Opinión | Con sentido común
La Tierra de Canaán
Egipcios, cananeos, asirios, babilonios, griegos, romanos, filisteos, persas, los propios israelitas tras el Éxodo y turcos otomanos, ocuparon la bíblica Tierra de Canaán a lo largo de los siglos.
La cuestión religiosa ha tenido una profunda influencia en la inestabilidad de Palestina, como lugar sagrado que es para las tres religiones monoteístas que tienen como Dios al Dios de Abrahán.
En 1917, Gran Bretaña, que deseaba fortalecer su presencia en Oriente Medio, emitió la llamada Declaración Balfour, por la que abría las puertas a un futuro Estado judío en su tierra ancestral, “sin perjuicio de los derechos civiles y religiosos de las comunidades no judías de Palestina.” La Declaración dio un gran impulso a la inmigración de judíos a Palestina, y comenzaron los enfrentamientos entre ambos pueblos, porque nunca se dio contenido al “sin perjuicio”.
El Estado de Israel se creó en 1948 como Estado único, pese a la propuesta de la ONU de crear dos estados, con Jerusalén bajo control internacional.
La zona nunca fue un espacio estable y concreto, pues sus fronteras fluctuaron por guerras, conquistas, divisiones o acuerdos políticos. Entre los más recientes, la guerra árabe-israelí iniciada inmediatamente después de la declaración de independencia y la Guerra de los Seis Días de 1967.
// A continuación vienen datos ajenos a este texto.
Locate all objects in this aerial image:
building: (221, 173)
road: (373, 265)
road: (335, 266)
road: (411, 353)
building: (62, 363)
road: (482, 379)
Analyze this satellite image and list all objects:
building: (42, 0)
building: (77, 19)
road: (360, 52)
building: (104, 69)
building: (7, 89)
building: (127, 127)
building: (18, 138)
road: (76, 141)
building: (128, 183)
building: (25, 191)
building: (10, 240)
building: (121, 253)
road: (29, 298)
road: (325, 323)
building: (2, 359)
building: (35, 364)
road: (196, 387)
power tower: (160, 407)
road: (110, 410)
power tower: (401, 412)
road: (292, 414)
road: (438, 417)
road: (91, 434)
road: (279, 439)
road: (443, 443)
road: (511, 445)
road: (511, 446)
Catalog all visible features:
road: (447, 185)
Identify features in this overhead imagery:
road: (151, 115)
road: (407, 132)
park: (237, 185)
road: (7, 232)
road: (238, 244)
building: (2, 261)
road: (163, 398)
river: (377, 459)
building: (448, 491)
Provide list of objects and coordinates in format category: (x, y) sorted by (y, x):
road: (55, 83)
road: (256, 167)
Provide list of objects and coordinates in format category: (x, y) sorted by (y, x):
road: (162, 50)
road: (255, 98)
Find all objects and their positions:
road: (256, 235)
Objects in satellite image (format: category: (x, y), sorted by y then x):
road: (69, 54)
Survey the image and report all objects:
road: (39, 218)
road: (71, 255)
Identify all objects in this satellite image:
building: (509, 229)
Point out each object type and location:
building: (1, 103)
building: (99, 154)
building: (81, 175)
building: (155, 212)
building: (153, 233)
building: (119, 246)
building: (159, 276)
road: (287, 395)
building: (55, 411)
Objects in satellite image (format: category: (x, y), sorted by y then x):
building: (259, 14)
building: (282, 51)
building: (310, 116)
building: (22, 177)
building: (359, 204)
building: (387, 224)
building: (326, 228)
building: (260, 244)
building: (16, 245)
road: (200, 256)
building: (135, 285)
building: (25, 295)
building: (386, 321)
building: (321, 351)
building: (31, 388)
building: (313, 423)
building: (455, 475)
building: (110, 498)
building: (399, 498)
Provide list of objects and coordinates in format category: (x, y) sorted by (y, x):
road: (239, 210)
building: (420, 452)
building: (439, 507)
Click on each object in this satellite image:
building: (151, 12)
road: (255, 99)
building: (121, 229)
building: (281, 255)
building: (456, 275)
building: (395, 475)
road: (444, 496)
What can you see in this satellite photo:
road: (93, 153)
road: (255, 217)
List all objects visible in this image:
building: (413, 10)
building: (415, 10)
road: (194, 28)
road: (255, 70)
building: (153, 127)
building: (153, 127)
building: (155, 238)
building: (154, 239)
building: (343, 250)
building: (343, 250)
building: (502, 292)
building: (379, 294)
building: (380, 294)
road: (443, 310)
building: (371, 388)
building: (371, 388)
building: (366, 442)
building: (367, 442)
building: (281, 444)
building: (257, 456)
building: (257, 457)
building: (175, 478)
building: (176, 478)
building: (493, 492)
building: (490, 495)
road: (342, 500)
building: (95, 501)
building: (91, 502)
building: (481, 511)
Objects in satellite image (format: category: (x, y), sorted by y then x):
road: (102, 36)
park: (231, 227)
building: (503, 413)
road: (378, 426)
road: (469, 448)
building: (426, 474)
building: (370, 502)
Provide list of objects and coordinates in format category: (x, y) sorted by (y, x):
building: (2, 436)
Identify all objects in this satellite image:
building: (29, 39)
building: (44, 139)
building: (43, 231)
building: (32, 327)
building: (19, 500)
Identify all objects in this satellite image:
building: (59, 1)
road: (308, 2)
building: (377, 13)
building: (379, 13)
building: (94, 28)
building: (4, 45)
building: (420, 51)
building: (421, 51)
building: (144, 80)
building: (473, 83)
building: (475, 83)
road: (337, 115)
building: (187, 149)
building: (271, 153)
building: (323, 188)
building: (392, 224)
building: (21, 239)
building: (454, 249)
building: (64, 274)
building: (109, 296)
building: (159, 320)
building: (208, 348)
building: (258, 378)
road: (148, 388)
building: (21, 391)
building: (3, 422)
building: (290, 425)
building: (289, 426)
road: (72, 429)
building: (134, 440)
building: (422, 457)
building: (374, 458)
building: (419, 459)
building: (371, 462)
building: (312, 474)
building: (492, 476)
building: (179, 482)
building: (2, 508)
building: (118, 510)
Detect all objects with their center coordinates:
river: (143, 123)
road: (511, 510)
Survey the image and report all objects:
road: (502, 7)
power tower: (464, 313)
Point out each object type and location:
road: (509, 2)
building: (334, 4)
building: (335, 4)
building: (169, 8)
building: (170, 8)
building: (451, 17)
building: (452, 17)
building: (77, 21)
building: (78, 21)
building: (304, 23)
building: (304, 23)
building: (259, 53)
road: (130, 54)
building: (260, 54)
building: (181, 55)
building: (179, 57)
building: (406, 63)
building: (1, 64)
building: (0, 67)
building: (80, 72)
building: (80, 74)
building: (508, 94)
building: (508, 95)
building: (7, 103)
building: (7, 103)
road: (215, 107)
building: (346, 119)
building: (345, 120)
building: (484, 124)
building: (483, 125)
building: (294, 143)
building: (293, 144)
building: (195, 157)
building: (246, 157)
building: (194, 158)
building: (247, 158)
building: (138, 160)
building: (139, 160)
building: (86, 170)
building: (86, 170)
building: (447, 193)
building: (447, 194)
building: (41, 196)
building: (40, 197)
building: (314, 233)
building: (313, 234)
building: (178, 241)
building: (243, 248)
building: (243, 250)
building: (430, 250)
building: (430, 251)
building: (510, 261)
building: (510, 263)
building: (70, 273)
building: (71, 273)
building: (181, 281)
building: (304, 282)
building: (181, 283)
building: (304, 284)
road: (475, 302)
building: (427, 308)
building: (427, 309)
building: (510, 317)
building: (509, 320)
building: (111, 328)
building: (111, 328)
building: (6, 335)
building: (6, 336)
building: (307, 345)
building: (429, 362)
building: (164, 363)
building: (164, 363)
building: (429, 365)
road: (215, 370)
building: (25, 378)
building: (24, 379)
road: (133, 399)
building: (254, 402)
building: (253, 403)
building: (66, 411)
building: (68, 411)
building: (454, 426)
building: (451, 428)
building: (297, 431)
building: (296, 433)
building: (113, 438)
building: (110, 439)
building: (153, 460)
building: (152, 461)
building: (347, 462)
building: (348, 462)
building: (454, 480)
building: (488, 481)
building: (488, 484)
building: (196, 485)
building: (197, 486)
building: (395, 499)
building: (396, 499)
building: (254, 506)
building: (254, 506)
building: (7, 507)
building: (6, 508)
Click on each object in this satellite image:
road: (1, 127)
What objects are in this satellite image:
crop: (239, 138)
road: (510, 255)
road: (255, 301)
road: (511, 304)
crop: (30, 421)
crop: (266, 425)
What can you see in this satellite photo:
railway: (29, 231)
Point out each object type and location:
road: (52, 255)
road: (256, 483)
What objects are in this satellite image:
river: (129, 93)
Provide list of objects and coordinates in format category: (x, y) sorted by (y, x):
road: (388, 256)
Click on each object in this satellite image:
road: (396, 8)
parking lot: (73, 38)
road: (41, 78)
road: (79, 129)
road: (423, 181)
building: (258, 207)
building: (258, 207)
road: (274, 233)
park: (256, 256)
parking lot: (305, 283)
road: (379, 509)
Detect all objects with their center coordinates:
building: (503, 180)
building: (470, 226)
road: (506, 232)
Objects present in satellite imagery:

La reivindicación “Palestina, desde el río (Jordán) al mar”, supondría negar la existencia del Estado de Israel. Pero es que un sector del sionismo religioso reivindicó la creación del Gran Israel, desde el río Éufrates hasta el Nilo, antiguos dominios del Rey David.
Abrahán, que llegó a la Tierra de Canaán en torno a 2.000 años a.C., es el profeta de judaísmo, islamismo y cristianismo y el Dios de estos, el de Abrahán. De su hijo Isaac, engendrado con su esposa Sara, desciende el pueblo de Israel -judíos y cristianos-; su hijo Ismael, engendrado con su esposa Agar, es aceptado por numerosos pueblos árabes como su antepasado.
Históricamente, Palestina es para ambos pueblos su tierra ancestral: ninguno podría invocar un mejor derecho que el otro.
Si judíos, cristianos y musulmanes convivieron durante siglos en numerosos territorios, sería deseable que sucediese lo mismo en su tierra común.